Go's Work Stealing Scheduler

By Jaana B. Dogan (speaker) on November 6, 2017

Go scheduler’s job is to distribute runnable goroutines over multiple worker OS threads that runs on one or more processors. With its work stealing strategy and spinning threads, it does a lot to minimize context switches and aim better CPU utilization. This talk will a dive into the runtime scheduler and all the additional flavors it implements to make your programs more performant.

--

Note: This post was live-blogged at dotGo 2017. Let us know on Twitter (@srcgraph) if we missed anything. All content is from the talk; any mistakes or misrepresentations are our fault, not the speaker's.

--

The runtime scheduler picks which goroutine to runs, which threads they run on as well as which CPUs the threads run on. In Go we don't deal with the processor or the threads, the runtime does it for us. We instead just deal with goroutines.
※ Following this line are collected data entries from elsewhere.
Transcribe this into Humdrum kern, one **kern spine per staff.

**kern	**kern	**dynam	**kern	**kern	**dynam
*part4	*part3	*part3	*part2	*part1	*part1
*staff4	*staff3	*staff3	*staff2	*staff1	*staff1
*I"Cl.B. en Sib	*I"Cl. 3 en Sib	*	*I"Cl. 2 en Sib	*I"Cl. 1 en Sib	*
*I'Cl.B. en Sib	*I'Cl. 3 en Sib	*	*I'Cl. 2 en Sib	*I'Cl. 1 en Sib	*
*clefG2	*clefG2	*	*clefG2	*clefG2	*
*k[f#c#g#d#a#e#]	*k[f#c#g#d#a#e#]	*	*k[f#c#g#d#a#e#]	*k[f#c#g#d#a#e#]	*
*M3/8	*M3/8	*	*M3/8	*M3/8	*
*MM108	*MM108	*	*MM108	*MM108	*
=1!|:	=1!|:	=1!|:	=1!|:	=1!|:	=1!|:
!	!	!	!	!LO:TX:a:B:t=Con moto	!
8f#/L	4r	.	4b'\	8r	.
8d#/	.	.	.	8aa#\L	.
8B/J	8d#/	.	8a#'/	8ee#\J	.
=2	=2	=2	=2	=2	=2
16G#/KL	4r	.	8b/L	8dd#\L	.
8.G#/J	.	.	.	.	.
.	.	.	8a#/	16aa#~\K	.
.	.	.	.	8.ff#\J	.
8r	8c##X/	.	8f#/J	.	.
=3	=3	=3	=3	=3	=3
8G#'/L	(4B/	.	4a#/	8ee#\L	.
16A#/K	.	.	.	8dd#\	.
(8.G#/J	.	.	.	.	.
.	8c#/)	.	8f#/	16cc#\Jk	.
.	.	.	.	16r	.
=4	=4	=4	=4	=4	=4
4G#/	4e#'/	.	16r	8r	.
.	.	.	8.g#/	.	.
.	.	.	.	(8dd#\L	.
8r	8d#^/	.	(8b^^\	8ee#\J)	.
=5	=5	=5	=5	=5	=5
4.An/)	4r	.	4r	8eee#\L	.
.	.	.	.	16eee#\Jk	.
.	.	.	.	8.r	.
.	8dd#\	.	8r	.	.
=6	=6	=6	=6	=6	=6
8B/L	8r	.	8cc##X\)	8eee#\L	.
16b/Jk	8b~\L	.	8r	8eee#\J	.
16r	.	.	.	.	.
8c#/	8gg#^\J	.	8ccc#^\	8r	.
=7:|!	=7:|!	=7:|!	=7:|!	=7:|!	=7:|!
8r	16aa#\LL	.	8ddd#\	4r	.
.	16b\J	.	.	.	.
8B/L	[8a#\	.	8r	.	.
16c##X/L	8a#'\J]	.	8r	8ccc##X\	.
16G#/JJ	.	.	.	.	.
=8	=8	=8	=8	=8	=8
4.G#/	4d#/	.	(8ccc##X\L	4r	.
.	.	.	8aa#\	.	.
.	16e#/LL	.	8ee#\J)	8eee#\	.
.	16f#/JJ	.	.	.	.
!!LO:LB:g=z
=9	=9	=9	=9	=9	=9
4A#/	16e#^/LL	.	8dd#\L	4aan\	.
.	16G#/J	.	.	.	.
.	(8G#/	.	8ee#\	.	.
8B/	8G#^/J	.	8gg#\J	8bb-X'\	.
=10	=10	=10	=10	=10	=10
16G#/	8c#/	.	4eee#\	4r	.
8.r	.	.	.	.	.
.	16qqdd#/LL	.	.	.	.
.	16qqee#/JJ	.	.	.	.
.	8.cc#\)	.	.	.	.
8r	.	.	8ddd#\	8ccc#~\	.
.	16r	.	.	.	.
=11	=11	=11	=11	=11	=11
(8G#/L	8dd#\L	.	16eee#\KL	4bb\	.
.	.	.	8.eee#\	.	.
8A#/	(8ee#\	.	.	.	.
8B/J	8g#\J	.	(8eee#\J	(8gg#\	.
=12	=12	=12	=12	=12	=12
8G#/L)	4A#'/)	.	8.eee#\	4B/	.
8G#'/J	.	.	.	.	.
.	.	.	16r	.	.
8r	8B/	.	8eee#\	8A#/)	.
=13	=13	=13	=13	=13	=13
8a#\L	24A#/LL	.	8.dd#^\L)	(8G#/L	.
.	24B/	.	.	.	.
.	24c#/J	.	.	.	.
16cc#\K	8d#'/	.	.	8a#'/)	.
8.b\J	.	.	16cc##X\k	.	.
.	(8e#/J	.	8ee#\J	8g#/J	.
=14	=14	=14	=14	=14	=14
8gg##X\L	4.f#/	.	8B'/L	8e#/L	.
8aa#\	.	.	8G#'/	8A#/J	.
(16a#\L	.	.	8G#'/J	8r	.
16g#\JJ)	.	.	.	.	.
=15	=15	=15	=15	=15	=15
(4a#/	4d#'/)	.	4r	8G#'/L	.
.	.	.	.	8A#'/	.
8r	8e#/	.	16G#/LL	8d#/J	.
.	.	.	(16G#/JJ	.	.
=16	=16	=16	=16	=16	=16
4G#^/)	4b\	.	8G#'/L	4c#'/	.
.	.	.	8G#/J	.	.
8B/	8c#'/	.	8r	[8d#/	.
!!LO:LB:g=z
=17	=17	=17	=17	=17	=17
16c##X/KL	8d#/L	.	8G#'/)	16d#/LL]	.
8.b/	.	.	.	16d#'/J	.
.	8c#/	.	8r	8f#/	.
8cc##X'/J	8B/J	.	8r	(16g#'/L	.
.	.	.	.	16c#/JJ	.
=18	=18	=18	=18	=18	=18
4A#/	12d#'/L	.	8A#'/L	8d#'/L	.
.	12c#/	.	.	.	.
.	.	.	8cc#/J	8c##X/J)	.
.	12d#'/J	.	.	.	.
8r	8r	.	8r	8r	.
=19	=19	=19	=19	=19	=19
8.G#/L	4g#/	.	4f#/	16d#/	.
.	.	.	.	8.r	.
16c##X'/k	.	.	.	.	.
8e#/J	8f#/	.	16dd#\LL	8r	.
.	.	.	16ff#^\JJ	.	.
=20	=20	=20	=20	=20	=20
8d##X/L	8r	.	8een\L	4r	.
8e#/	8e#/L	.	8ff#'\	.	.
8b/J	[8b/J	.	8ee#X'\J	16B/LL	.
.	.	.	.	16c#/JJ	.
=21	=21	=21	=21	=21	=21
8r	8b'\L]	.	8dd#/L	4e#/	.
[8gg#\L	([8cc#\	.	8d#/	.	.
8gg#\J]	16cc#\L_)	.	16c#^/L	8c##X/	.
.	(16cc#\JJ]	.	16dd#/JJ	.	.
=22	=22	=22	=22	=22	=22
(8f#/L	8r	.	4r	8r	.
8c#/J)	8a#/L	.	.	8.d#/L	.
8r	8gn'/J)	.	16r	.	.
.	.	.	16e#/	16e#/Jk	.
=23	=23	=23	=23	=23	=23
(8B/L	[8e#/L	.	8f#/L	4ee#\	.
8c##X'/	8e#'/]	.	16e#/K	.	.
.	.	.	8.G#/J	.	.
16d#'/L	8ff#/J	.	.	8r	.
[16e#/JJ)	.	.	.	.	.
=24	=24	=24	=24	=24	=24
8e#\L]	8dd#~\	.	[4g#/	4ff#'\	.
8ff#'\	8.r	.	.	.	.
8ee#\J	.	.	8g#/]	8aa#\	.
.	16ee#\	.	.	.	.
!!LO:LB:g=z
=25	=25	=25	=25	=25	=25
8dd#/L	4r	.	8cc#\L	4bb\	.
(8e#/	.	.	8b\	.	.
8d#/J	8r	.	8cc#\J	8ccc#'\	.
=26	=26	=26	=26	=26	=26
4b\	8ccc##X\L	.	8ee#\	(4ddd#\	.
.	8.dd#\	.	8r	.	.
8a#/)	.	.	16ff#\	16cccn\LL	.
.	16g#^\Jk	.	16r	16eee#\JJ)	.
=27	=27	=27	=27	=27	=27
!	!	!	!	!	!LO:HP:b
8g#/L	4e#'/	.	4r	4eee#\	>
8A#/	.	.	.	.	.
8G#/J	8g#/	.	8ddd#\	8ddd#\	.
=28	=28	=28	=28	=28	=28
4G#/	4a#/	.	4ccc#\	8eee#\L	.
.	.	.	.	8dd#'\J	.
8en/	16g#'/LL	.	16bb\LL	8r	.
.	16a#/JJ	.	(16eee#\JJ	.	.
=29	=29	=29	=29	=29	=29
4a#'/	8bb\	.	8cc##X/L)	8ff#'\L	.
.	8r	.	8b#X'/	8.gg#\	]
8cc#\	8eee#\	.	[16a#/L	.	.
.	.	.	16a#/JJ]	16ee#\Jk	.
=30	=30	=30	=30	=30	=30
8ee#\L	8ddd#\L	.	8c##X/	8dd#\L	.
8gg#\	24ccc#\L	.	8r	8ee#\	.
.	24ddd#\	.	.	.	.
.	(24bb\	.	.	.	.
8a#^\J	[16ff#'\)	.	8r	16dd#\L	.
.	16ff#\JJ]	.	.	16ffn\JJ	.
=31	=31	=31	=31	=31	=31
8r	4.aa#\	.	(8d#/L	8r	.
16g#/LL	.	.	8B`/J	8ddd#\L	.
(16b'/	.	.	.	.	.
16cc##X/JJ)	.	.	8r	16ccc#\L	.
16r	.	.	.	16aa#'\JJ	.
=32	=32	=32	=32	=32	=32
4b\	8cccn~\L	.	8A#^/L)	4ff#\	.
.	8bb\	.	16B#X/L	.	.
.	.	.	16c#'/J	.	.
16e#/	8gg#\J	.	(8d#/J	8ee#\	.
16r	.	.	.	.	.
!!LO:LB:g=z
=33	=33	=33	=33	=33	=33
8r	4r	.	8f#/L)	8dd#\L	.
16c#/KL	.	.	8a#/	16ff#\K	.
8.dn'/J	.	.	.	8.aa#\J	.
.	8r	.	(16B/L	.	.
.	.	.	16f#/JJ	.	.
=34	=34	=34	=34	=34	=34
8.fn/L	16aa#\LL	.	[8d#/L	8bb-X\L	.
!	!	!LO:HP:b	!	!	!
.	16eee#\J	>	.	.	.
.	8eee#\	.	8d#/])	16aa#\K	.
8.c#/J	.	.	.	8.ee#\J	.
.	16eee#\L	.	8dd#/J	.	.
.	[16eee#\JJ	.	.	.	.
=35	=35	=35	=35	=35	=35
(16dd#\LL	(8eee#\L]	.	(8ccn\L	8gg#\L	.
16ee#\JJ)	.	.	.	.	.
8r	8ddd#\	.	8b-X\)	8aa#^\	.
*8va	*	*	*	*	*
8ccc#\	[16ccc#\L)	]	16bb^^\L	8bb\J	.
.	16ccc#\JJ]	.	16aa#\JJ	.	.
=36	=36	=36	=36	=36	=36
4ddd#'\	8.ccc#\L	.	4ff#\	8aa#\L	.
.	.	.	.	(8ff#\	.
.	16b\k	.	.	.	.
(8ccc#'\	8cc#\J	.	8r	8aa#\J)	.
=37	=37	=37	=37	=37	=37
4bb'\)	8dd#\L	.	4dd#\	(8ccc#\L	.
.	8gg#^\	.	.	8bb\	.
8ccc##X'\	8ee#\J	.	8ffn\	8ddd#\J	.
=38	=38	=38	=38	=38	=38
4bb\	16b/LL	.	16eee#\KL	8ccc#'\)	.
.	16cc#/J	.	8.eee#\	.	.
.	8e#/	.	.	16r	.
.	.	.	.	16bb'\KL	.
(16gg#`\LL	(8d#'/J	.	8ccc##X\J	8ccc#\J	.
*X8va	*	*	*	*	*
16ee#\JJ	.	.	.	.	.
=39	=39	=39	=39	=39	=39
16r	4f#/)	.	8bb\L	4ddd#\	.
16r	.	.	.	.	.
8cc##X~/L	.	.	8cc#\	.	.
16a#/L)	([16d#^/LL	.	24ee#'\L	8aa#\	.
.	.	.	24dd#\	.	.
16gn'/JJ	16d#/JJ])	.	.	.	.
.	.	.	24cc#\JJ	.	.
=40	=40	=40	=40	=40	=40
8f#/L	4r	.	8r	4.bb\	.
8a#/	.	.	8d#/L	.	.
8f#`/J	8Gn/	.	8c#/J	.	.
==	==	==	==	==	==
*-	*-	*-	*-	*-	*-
This talk is about how the runtime does the scheduling for us.

The scheduler is called an M:N scheduler. M goroutines need to be scheduled on to N OS threads that run on available processors. At anytime there are multiples cores running a small pool of threads which are running goroutines.

The scheduler does its job via moving goroutines from a global runnable queue onto an available thread. There is also not runnable goroutine queue for goroutines that are not ready to run (I/O, etc). The objective of the scheduler is to utilize the threads with runnable goroutines so the processor do as much work as possible.

The scheduler runs into two big problems: Mutating the global run queue requires holding a global lock. Go is also often used to write blocking I/O heavy programs. The constant pre-emption of OS threads has significant overhead. To mitigate the first problem the runtime switched to a model which depends less on the global queue. They also avoid context switches by doing spinning to prevent thread pre-emption.

As part of depending less on the global run queue the scheduler became a work stealing scheduler:

  • Work sharing: After creation of new threads, a process attempts to migrate some of them to the other processors.
  • Work stealing: An underutilized processor actively looks for other process's threads and steal some.

For the stealing model each processor has a local queue. Rather than looking at the global queue, it will rather try to steal from another processor's queue. Most of the strategy can be read in the runtime.schedule function proc.go. The main challenge of a general purpose scheduler is to improve perf both for high throughput and I/O bounded programs.

More about spinning: The runtime prefers to burn some CPU cycles rather than preemption of the thread. There are three states that a thread can be spinning:

  1. A thread is running but no goroutines, will search for runnable go routines.
  2. Thread is spinning when it is not on a processor.
  3. When readying a goroutine we will unpark a thread onto an idle processor.

Best way to understand the scheduling events is to use go tool trace. If you look at your output of go tool trace and there is too much whitespace/gaps that is where the processor is not utilized. So that means you may be able to change your program to better utilize the available processors.

Learning more about the runtime internals gives you more confidence in the schedular and what it does. This is useful since we all rely on the scheduler.